Build yourselves up in your most holy faith and pray in the Holy Spirit. —Jude 20
There will be no praying in heaven. We may regret many things at the judgment seat of Christ—how we used our time, how we spent our money, the friends we chose, the decisions we made; but I can safely promise you one thing you will not regret: the time you spent alone with the Lord. If Jesus, who was the Son of God and was filled with the Spirit without limit (John 3:34), felt the need to do this, how much more do you and I need it?
Praying in the Spirit is a vital part of spiritual warfare. This seems to be what Paul means in Romans 8:26: “The Spirit helps us in our weakness. We do not know what we ought to pray for, but the Spirit himself intercedes for us with groans that words cannot express.”
Praying in the Spirit is praying in the will of God. It is the only kind of praying that matters, because it is only when we ask in God’s will that we are heard.

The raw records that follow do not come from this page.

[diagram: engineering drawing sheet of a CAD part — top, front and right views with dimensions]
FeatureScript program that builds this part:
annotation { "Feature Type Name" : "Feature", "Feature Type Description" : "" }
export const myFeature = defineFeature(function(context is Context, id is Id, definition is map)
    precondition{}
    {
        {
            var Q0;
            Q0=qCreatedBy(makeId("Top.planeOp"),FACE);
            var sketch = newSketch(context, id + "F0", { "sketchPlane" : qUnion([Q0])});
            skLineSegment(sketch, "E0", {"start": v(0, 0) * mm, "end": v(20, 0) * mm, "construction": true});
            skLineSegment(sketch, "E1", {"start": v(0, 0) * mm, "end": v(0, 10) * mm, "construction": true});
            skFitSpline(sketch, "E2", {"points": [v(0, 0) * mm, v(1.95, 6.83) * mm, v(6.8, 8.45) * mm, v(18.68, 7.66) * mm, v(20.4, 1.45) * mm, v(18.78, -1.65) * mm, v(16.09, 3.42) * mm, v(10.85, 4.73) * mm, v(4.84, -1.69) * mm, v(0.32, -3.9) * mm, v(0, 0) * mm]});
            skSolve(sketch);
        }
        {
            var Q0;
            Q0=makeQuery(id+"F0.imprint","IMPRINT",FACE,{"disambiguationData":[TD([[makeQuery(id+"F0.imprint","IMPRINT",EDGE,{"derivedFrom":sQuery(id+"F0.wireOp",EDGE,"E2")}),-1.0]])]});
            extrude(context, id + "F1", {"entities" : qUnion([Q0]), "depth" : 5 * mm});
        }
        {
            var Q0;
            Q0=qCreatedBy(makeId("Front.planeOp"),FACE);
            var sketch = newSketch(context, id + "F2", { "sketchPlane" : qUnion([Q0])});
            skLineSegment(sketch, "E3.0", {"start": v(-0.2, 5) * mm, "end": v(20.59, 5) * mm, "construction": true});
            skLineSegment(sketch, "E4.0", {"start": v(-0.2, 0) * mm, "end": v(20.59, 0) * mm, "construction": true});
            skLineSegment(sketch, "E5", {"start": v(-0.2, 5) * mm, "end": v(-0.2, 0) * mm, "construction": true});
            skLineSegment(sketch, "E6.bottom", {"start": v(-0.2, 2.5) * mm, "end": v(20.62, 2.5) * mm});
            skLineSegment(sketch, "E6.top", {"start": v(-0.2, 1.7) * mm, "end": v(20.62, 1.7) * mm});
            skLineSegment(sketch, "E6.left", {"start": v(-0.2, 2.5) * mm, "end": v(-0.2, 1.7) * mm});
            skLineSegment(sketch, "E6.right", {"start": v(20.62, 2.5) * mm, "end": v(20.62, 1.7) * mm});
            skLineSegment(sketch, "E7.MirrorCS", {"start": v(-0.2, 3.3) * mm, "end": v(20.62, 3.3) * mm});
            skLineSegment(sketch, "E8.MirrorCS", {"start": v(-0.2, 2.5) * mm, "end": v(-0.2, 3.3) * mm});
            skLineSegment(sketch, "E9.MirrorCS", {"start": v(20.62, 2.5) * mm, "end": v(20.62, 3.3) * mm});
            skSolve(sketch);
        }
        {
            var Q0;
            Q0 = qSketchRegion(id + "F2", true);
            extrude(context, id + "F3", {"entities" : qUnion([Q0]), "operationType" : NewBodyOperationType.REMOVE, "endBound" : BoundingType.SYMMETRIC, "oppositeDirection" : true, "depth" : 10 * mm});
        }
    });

We are fools if we think we can upstage God’s will, as if our idea would be better than His.
Here is a principle you can count on for the rest of your life: God always gives His best to those who leave the choice with Him. The reason is this. He already has a plan for you. It has been carefully thought out. The same wisdom that entered into God’s plan for creation and redemption is the brilliance and care that lay behind His thoughts toward you. This is why only a fool would try to come up with a better idea than the one already conceived in God’s heart and mind. Therefore to pray the will of God is the best thing we can do when it comes to prayer.
So I ask you, “How much do you pray?”
Excerpted from Pure Joy (Charisma House, 2006).